ReRoute, Scotland’s youth biodiversity panel, is certainly a project to keep your eye on. Joanne Elston, one of its members, tells us about their big plans for the future.
Young people are passionate about many things – friends and school, sport and music – yes, but we also care deeply about the environment.
How do we know? This is where ReRoute, a partnership between Young Scot (Scotland’s youth information and citizenship charity) and SNH, comes in.
ReRoute has been created to help SNH deliver Scotland’s Biodiversity Strategy by focusing on youth involvement in environmental topics. We recognise the positive contributions that nature makes to young people’s lives, such as health and wellbeing benefits. Working together on residential trips every few months, myself and the other panel members are busy exploring issues that affect youth involvement in nature, as well as how environmental organisations work and engage young people in their work.
To understand young people’s thoughts and opinions on Scotland’s natural environment the group wanted to speak directly to them. So we created a survey that we published through Young Scot’s rewards programme.
The survey received 1079 responses from young people across Scotland and challenged many assumptions that may be held about young people. We found that 86% of respondents either ‘agreed’ or ‘strongly agreed’ that we need to protect the natural environment and 75% thought that nature and the outdoors were important to them.
However, the survey also revealed that only 15% had heard of Scotland’s Biodiversity: A Route Map to 2020 or the international targets for biodiversity and the environment.
Nevertheless, this is hugely encouraging for ReRoute and has inspired the whole group to work with environmental organisations to make sure that young people can have an instrumental role – whether this is through raising awareness, their lifestyle choices, or volunteering and employment opportunities.
ReRoute will also use Young Scot’s digital platforms and rewards programmes to test out ways of engaging young people on the topics and issues before ultimately making recommendations to SNH and Scottish Government on how these activities can be scaled to have an even bigger impact.
ReRoute group members have been attending events to gather information on topics in Scotland’s Biodiversity: A Route Map to 2020, how young people can engage with nature, and how environmentally focused organisations can get young people involved.

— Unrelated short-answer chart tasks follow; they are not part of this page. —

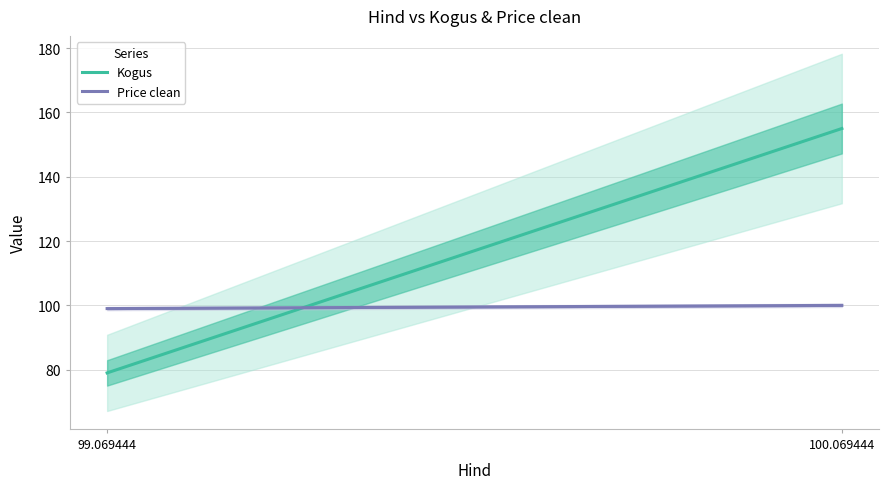

What is the minimum value shown in the chart?

79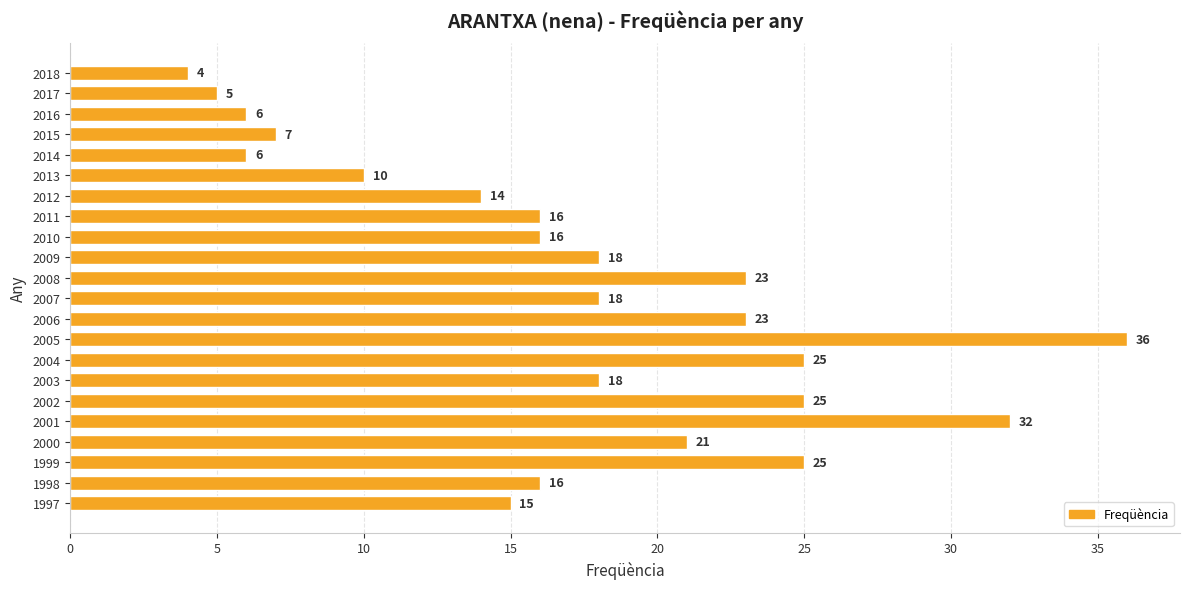

True or false: the data shows 23 at 2006.

True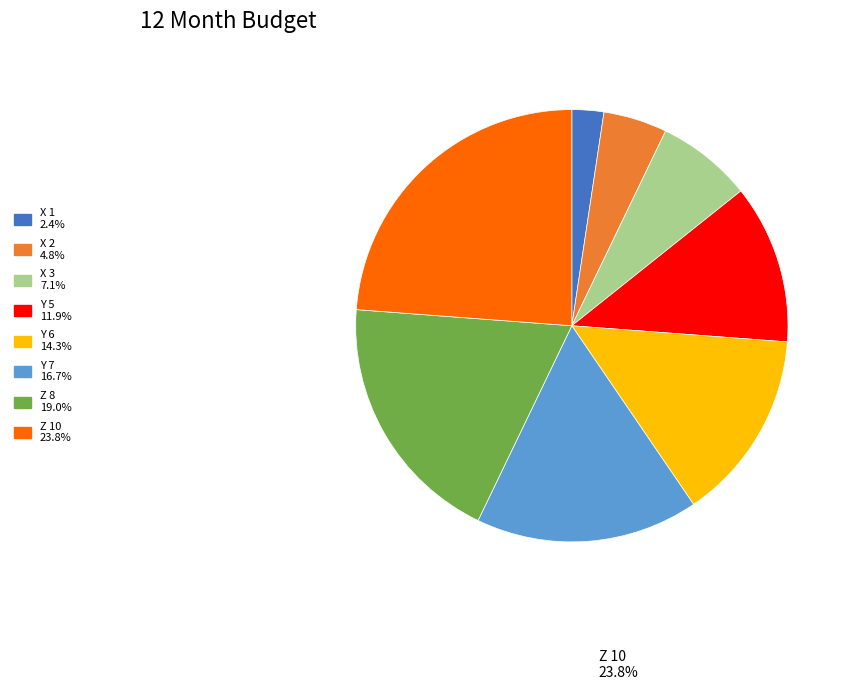

Is there any slice that represents more than half of the pie?

No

The Race Equality in Nature conference in Bristol was an inspiring event brought about by 14-year-old blogger and birder, Birdgirl, passionately campaigning for better access to nature for people from Black, Asian and other minority ethnic communities. We learned that people with various religious, ethnic and cultural backgrounds can face many barriers to accessing and enjoying nature’s benefits. We hope to use these insights to ensure that they reach young people from all backgrounds in Scotland and champion equal access for all.
Other events, such as RSPB’s Big Nature Festival, Trees for Life’s Glen Affric Bioblitz and Edinburgh Science Festival talks (such as Ocean Junkyard) were also fantastic opportunities to gather information about involving young people in nature and environmental issues. However we noticed that few people aged 11-15 attended, and, after speaking to young people it was apparent that they often cannot or will not travel long distances or are unable to pay to go to these events.
We are, therefore, looking into how young people can access such events more easily, or whether other types of engagement would work better for certain age groups.
Already widely receiving recognition, for example from Scotland’s First Minister in her speech at the World Forum on Natural Capital, we have discovered so many different groups full of passionate people doing amazing work with nature in Scotland. We hope to create the right atmosphere to encourage change.
We will continue to make links with organisations, gather insights from young people and test out their ideas on how to engage them further. We will also begin to take on a more strategic role by talking to both senior staff and the board of SNH. Not only will this give us the chance to give a voice to the opinions of young people but they will also be able to co-create solutions and ideas. ReRoute are excited to take on the next phase of our challenge; we have a long road ahead, but we’re confident it can be done.